For each line of the data below that contains "frame", return that line.

━━ DATA SECTION

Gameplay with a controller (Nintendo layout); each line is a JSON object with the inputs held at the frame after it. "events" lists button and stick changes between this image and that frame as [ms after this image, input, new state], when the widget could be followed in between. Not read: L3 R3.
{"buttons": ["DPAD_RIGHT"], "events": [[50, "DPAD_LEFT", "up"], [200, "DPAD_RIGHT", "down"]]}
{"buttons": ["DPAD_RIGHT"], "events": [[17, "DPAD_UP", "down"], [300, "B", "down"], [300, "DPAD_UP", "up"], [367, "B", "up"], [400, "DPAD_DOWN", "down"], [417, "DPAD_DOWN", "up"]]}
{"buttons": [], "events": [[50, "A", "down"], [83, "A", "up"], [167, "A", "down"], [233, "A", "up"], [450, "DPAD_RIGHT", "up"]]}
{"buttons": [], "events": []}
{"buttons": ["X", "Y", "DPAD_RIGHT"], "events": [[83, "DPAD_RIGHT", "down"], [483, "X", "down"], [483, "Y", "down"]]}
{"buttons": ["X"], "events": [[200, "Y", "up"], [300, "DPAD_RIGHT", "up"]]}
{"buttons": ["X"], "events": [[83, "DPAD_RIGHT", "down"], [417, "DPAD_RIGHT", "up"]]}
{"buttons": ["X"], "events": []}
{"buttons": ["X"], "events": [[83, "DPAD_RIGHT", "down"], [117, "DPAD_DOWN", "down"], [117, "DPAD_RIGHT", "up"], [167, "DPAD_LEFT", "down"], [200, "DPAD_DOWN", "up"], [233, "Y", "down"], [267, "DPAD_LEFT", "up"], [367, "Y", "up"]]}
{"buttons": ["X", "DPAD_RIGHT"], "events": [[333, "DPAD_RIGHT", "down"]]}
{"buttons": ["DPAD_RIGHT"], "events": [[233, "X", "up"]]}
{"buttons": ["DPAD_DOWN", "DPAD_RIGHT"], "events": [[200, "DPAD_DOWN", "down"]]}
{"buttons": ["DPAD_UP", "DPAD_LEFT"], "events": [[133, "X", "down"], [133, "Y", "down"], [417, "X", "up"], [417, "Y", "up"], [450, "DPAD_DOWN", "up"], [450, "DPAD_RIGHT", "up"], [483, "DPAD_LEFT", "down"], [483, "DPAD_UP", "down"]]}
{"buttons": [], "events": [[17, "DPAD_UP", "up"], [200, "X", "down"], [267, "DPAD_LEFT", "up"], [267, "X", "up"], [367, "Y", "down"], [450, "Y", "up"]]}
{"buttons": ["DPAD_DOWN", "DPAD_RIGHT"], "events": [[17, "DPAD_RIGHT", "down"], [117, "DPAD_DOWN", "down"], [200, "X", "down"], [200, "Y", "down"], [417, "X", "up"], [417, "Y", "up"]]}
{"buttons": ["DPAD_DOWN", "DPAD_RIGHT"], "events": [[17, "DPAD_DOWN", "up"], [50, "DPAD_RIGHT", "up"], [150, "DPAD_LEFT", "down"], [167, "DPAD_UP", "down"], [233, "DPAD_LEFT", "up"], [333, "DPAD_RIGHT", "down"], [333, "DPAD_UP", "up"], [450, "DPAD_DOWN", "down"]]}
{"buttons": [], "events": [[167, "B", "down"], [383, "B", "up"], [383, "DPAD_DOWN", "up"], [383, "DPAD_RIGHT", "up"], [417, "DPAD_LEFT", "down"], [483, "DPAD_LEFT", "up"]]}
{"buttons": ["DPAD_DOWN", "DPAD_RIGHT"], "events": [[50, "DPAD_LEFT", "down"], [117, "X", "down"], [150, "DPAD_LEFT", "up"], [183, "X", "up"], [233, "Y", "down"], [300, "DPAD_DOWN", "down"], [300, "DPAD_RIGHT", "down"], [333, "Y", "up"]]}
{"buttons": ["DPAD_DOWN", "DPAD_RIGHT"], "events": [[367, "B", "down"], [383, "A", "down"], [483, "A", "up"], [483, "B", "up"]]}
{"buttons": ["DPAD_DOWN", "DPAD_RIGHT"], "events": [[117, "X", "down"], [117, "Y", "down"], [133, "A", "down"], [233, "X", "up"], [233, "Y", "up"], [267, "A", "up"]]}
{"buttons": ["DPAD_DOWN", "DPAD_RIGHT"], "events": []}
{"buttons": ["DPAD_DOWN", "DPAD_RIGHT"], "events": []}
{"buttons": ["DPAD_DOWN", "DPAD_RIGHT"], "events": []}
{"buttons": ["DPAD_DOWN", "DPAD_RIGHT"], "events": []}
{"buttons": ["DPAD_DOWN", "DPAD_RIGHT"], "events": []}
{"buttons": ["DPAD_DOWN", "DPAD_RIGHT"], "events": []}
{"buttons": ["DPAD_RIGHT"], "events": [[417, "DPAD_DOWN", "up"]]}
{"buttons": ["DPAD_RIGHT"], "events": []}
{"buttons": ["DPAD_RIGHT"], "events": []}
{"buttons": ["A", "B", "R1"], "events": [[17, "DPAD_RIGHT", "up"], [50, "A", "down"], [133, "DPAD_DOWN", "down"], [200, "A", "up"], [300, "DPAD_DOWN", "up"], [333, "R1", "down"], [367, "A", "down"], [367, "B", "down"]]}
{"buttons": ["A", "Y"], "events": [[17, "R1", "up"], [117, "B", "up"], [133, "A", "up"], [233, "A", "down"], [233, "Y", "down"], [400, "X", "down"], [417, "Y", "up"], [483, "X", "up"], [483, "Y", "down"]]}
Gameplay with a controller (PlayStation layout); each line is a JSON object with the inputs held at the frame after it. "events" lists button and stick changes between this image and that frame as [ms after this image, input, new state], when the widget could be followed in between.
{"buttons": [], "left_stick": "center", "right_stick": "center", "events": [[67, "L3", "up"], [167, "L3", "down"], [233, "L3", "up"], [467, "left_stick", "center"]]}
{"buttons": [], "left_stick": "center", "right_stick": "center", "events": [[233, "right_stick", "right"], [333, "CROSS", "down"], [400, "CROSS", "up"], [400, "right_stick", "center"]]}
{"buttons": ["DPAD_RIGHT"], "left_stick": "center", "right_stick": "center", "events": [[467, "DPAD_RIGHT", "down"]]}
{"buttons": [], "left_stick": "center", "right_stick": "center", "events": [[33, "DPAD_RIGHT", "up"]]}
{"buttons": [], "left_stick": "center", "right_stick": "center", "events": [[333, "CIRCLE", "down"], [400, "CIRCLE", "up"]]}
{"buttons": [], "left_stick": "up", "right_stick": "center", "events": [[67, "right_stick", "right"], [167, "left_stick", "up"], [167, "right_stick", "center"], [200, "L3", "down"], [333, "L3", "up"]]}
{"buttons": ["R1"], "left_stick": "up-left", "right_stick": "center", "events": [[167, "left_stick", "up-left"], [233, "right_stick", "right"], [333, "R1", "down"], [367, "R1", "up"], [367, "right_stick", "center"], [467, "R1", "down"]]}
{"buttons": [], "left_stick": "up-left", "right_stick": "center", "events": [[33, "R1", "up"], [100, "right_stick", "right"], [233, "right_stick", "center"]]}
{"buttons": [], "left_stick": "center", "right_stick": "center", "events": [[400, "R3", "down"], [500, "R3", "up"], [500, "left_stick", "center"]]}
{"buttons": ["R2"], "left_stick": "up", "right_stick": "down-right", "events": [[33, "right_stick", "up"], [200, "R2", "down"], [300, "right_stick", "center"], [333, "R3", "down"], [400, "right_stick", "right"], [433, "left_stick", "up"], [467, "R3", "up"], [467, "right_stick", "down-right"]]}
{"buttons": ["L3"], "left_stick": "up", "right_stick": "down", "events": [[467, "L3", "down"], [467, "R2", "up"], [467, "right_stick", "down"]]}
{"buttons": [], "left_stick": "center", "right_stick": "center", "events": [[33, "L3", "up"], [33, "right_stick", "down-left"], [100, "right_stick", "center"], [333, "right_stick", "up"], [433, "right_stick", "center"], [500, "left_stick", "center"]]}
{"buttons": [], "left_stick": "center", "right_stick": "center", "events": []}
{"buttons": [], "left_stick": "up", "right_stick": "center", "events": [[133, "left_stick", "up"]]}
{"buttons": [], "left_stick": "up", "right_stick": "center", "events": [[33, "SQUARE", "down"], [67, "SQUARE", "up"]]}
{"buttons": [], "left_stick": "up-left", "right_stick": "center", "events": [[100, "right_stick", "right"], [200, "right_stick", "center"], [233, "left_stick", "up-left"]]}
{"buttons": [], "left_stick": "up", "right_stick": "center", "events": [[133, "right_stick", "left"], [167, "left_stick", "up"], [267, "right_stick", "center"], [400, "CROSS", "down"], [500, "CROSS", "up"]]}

━━━━

ANSWER FOR THIS EXERCISE »
Gameplay with a controller (Nintendo layout); each line is a JSON object with the inputs held at the frame after it. "events" lists button and stick changes between this image and that frame as [ms after this image, input, new state], when the widget could be followed in between. Not read: L3 R3.
Gameplay with a controller (PlayStation layout); each line is a JSON object with the inputs held at the frame after it. "events" lists button and stick changes between this image and that frame as [ms after this image, input, new state], when the widget could be followed in between.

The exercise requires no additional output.